MVZ: Ärztlicher Leiter muss Abrechnungssammelerklärung unterschreiben – sonst droht Honorarverlust

Das Bundessozialgericht (BSG) hat mit Urteil vom 13. Dezember 2023 – B 6 KA 15/22 R – entschieden, dass die Kassenärztliche Vereinigung Nordrhein (KVNO) das vollständige Honorar für die Quartale II und III/2013 zurückfordern durfte, weil die Abrechnungssammelerklärung eines Medizinischen Versorgungszentrums (MVZ) entgegen den Bestimmungen des geltenden Honorarverteilungsmaßstabes nicht vom ärztlichen Leiter oder dessen Vertretung unterschrieben war. Bislang liegt nur der Terminsbericht vor – wir ordnen die bislang vorliegenden Informationen für Sie ein.


Der Fall

Das klagende MVZ hatte Abrechnungssammelerklärungen für die Quartale II und III/2013 bei der KVNO eingereicht, die ausschließlich vom nichtärztlichen Geschäftsführer der MVZ-Trägergesellschaft unterzeichnet waren. Die KVNO verlangt im Honorarverteilungsmaßstab der streitgegenständlichen Quartale ausdrücklich die Unterschrift des ärztlichen Leiters. Das MVZ hatte für diese Quartale eine ärztliche Leiterin benannt, ohne dass diese hierüber informiert worden war. Die betroffene Ärztin hat diesen Umstand gegenüber der KVNO offenbart und in diesem Kontext mitgeteilt, dass sie keine Sammelerklärungen unterzeichnet habe. Seitens des MVZ wurde in der dafür vorgesehenen Frist keine Nachbesserung bzw. Korrektur vorgenommen. Daraufhin hat die KVNO eine sachlich-rechnerische Richtigstellung vorgenommen und das Honorar der betroffenen Quartale vollständig (!) zurückgefordert. Widerspruch, Klage zum Sozialgericht und die Berufung beim Landessozialgericht blieben für das MVZ erfolglos. Die Vorinstanzen wiesen insbesondere darauf hin, dass der ärztliche Leiter nicht nur verantwortlich für die ärztliche Steuerung der Betriebsabläufe sei, sondern auch die Gesamtverantwortung gegenüber der Kassenärztlichen Vereinigung trage. Daher liege die Erstellung und Kontrolle der Sammelerklärung in seiner Verantwortung.


Die Entscheidung

Das BSG hat sich der Entscheidung der Vorinstanzen angeschlossen und darauf hingewiesen, dass § 87 b Absatz 1 Satz 2 SGB V die im Honorarverteilungsmaßstab stehende Forderung nach einer vom ärztlichen Leiter unterschriebenen Sammelerklärung abdecke. Es handele sich bei der Unterschrift nicht um ein bloßes Formerfordernis, sondern der Anspruch auf Vergütung entstehe erst durch die ordnungsmäßige Sammelerklärung. Die Unterschrift des ärztlichen Leiters sei nicht durch die eines nichtärztlichen Geschäftsführers zu ersetzen. Es bedürfe medizinischer Fachkompetenz, um die Angaben der einzelnen Ärzte beurteilen zu können und in Bezug auf die Abrechnungen auf Richtigkeit zu prüfen. Zusätzlich habe der ärztliche Leiter durch seine Tätigkeit einen besseren Überblick über die Arbeitsabläufe und das Handeln der Mitarbeiter.
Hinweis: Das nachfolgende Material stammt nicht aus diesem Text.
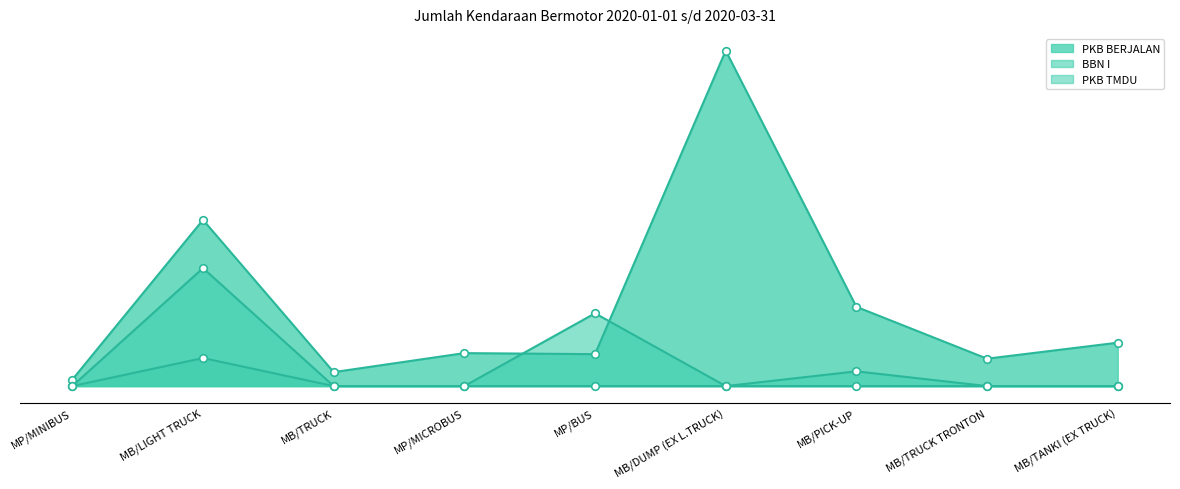

What is the total value across all series at MB/LIGHT TRUCK?

99230432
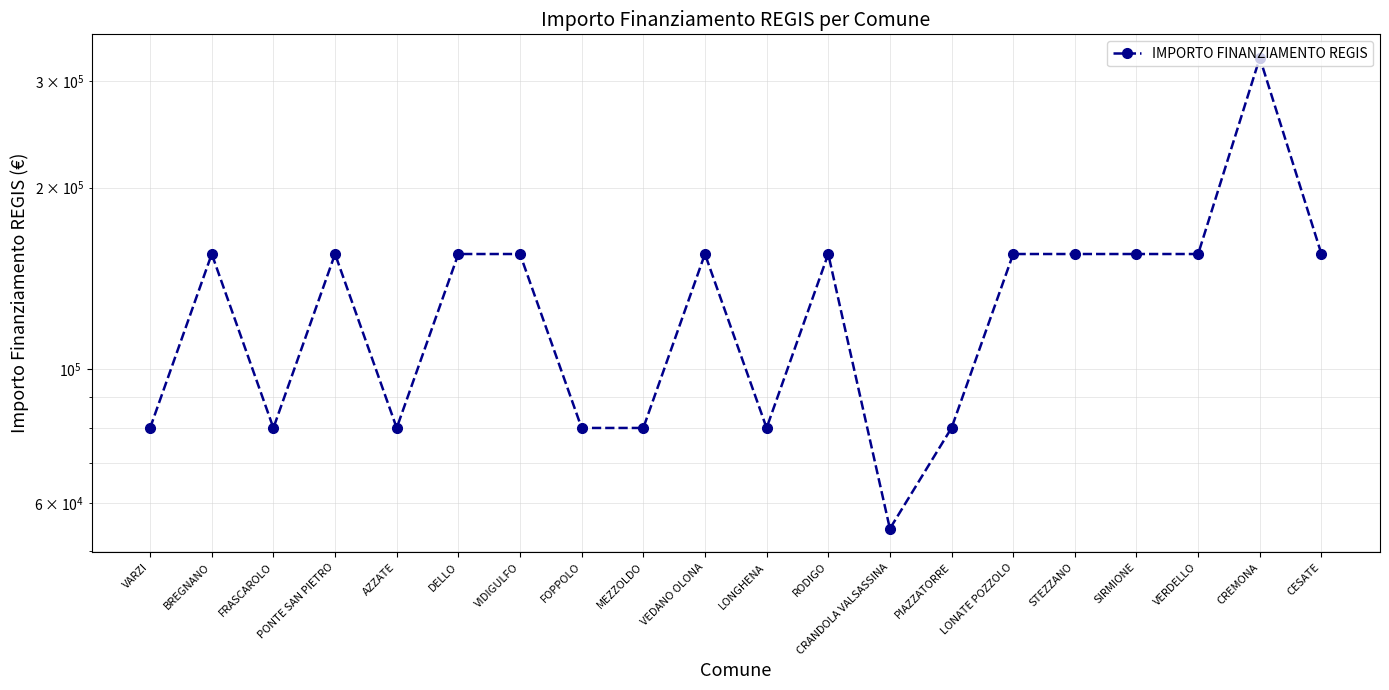

The chart shows a value of 266307 at VIDIGULFO. True or false?

False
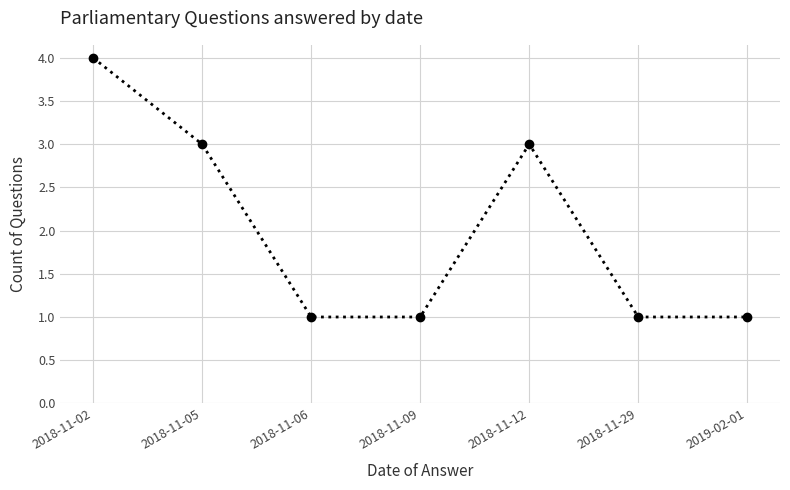

Is it true that the value at 2018-11-12 is 5?

False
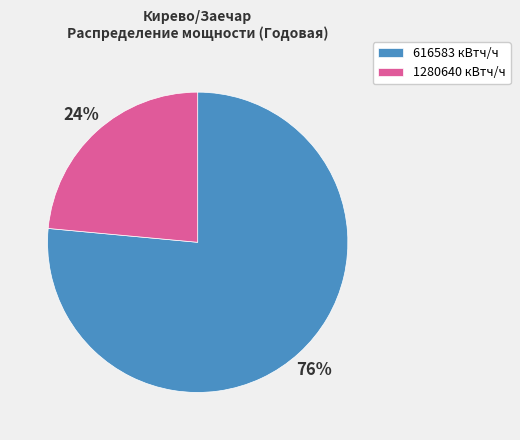

True or false: 1280640 кВтч/ч accounts for 24% of the total.

True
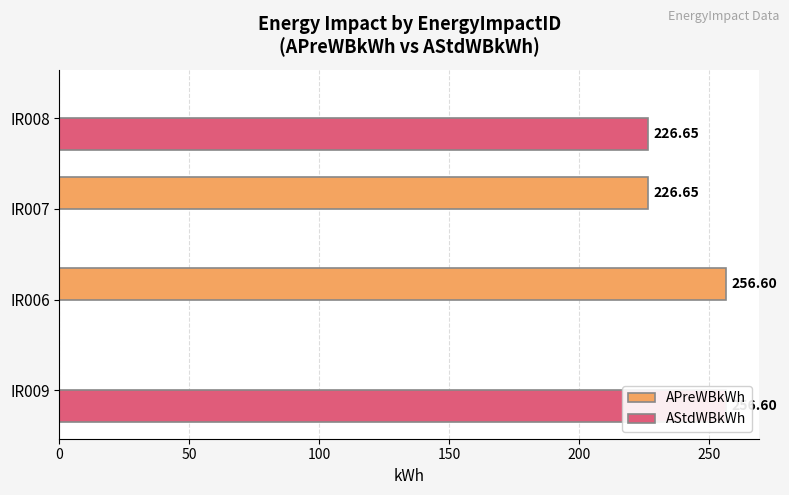

Does the chart contain stacked bars?

No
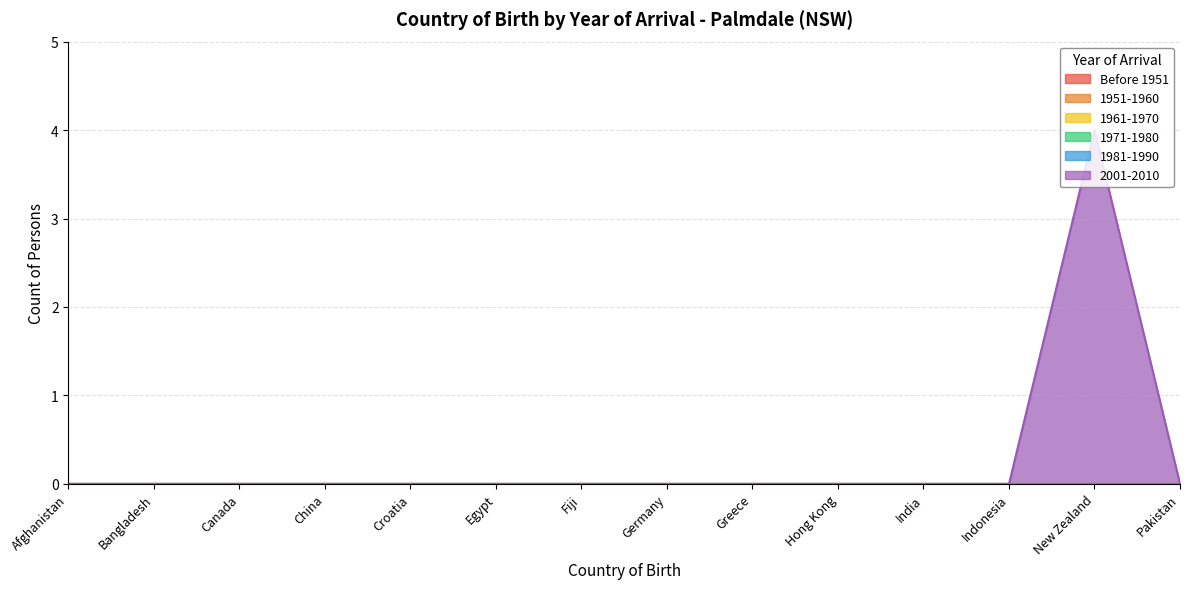

Reading left to right, transcribe all the data shown in this chart.

Before 1951: Afghanistan=0	Bangladesh=0	Canada=0	China=0	Croatia=0	Egypt=0	Fiji=0	Germany=0	Greece=0	Hong Kong=0	India=0	Indonesia=0	New Zealand=0	Pakistan=0
1951-1960: Afghanistan=0	Bangladesh=0	Canada=0	China=0	Croatia=0	Egypt=0	Fiji=0	Germany=0	Greece=0	Hong Kong=0	India=0	Indonesia=0	New Zealand=0	Pakistan=0
1961-1970: Afghanistan=0	Bangladesh=0	Canada=0	China=0	Croatia=0	Egypt=0	Fiji=0	Germany=0	Greece=0	Hong Kong=0	India=0	Indonesia=0	New Zealand=0	Pakistan=0
1971-1980: Afghanistan=0	Bangladesh=0	Canada=0	China=0	Croatia=0	Egypt=0	Fiji=0	Germany=0	Greece=0	Hong Kong=0	India=0	Indonesia=0	New Zealand=0	Pakistan=0
1981-1990: Afghanistan=0	Bangladesh=0	Canada=0	China=0	Croatia=0	Egypt=0	Fiji=0	Germany=0	Greece=0	Hong Kong=0	India=0	Indonesia=0	New Zealand=0	Pakistan=0
2001-2010: Afghanistan=0	Bangladesh=0	Canada=0	China=0	Croatia=0	Egypt=0	Fiji=0	Germany=0	Greece=0	Hong Kong=0	India=0	Indonesia=0	New Zealand=4	Pakistan=0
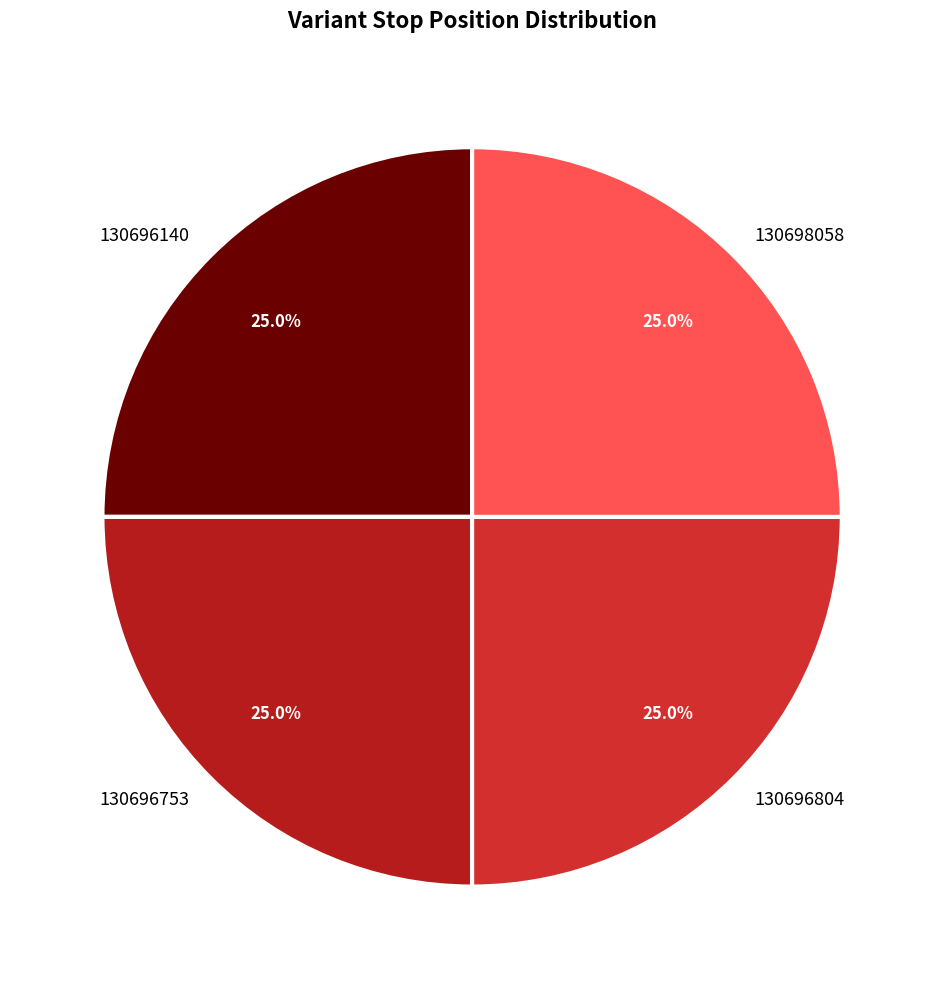

Is there any slice that represents more than half of the pie?

No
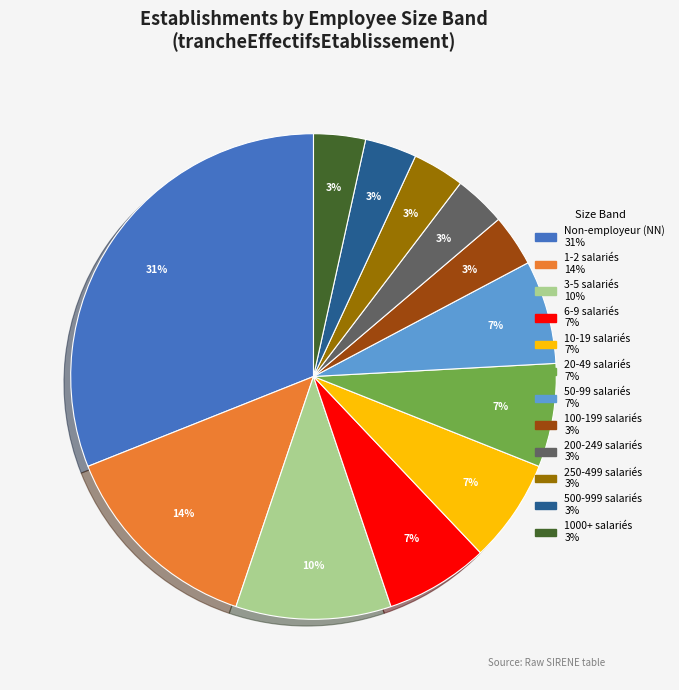

Is there any slice that represents more than half of the pie?

No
Bei dem Unterschriftserfordernis im Honorarverteilungsmaßstab handele es sich auch nicht um eine gesellschaftsrechtliche Vertretungsregelung, insoweit sei auch § 35 GmbHG nicht berührt. Auch habe die KVNO das Honorar vollständig zurückfordern dürfen, weil durch die unrichtige Sammelerklärung von Beginn kein wirksamer Honoraranspruch entstanden war.


Fazit

Zunächst bedarf es der Prüfung, ob der Honorarverteilungsmaßstab der jeweiligen Kassenärztlichen Vereinigung eine Unterschrift des ärztlichen Leiters fordert. Rein vorsorglich sollte dies unterstellt werden, allein um bereits für kurzfristig mögliche Änderungen des jeweiligen Honorarverteilungsmaßstabs gewappnet zu sein. Zudem dürfte es – insbesondere für die sogenannte „Angestellten-MVZ“ – ratsam sein, zwei ärztliche Leiter zu berufen. Und schließlich sollte, falls die Aufgabe der ärztlichen Leitung auch dienstvertraglich fixiert ist, in Erwägung gezogen werden, die Abgabe der Abrechnungssammelerklärung explizit als Dienstaufgabe zu benennen.